--- Task brief ---
Transcribe all the data below exactly, leaving its pictures out.

--- Collected data ---
_ _ _ _ _ _ _

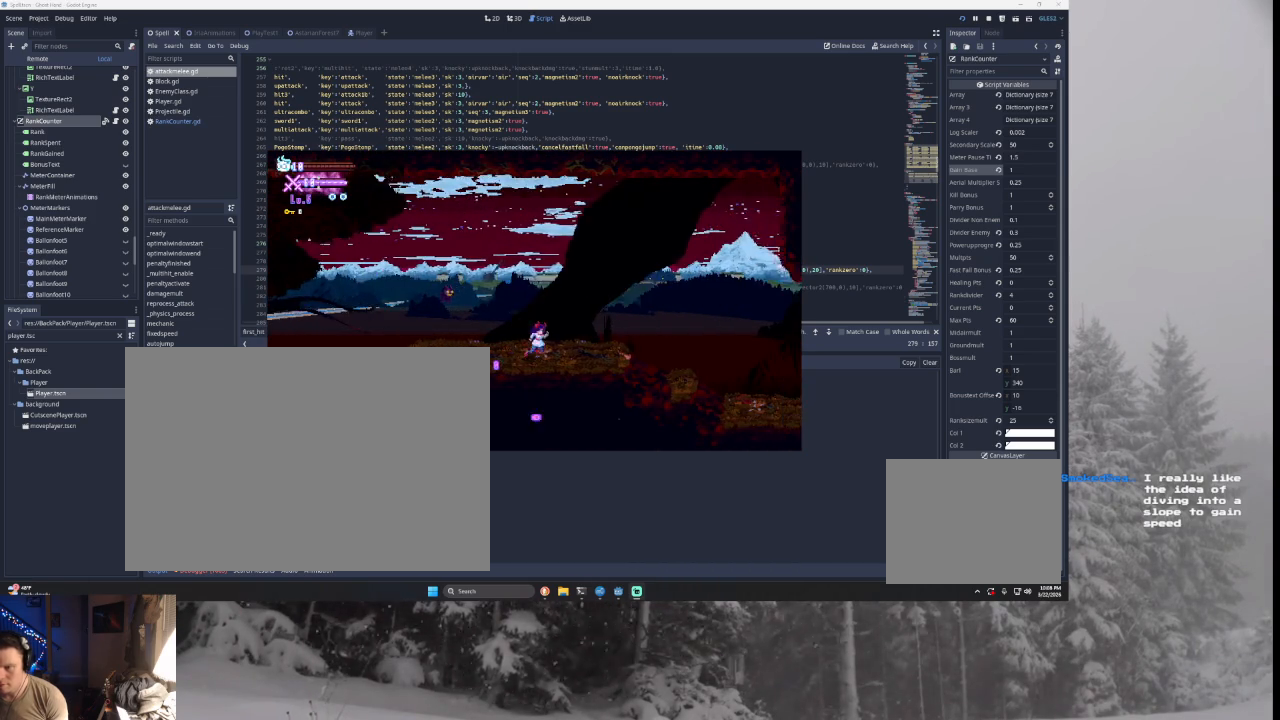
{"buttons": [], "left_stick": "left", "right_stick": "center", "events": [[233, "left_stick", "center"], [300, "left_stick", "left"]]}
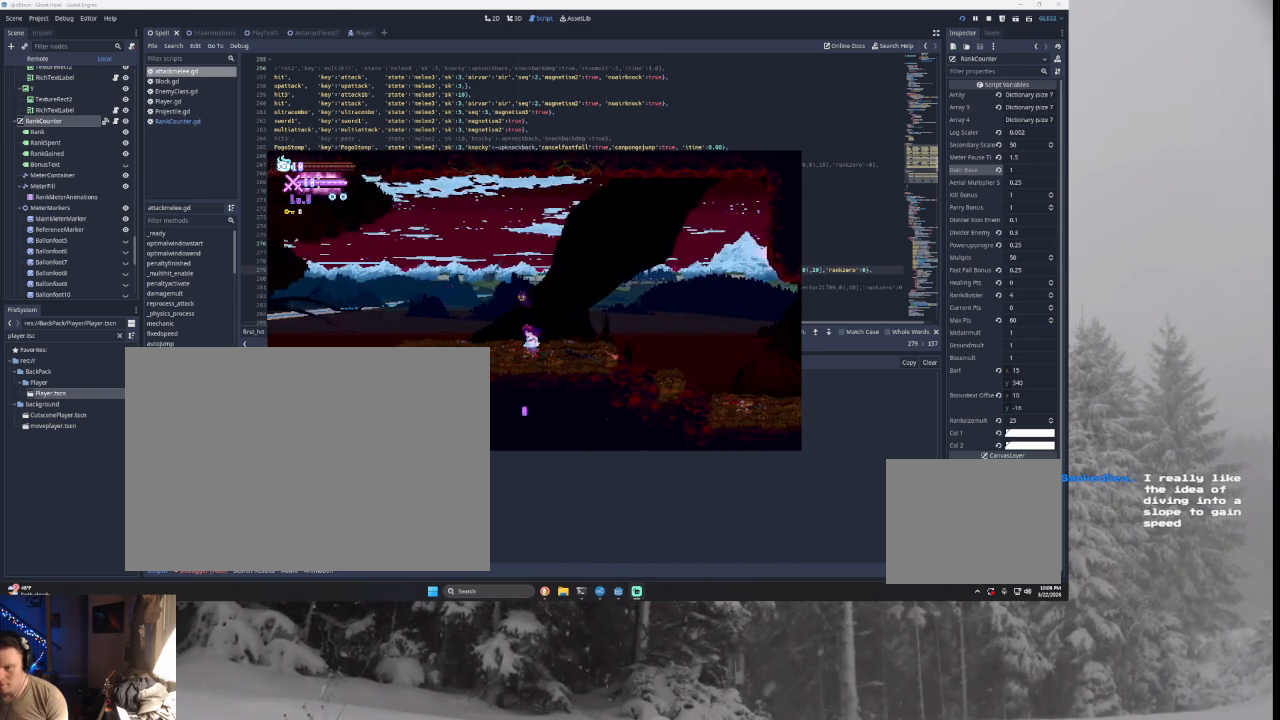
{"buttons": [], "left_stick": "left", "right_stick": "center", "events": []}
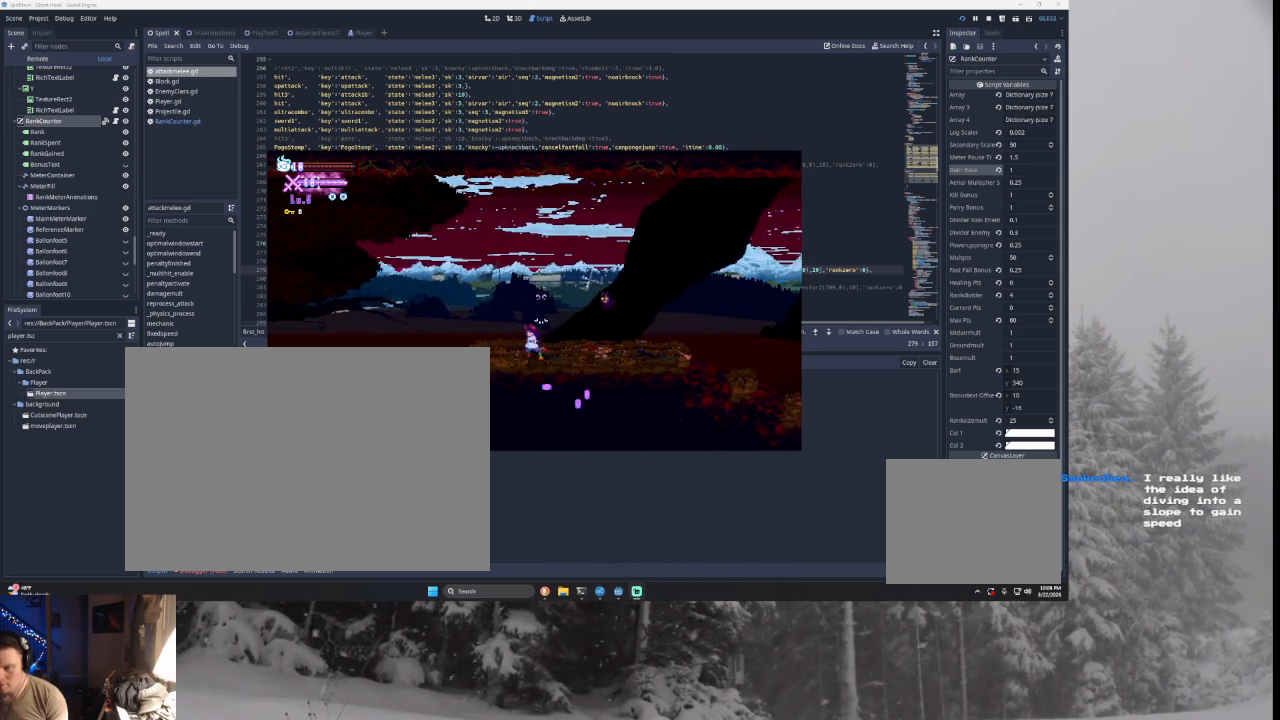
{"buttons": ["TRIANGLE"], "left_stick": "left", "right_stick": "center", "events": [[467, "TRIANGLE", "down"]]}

_ _ _ _ _ _ _

--- Output of the exercise ---
{"buttons": [], "left_stick": "left", "right_stick": "center", "events": [[233, "left_stick", "center"], [300, "left_stick", "left"]]}
{"buttons": [], "left_stick": "left", "right_stick": "center", "events": []}
{"buttons": ["TRIANGLE"], "left_stick": "left", "right_stick": "center", "events": [[467, "TRIANGLE", "down"]]}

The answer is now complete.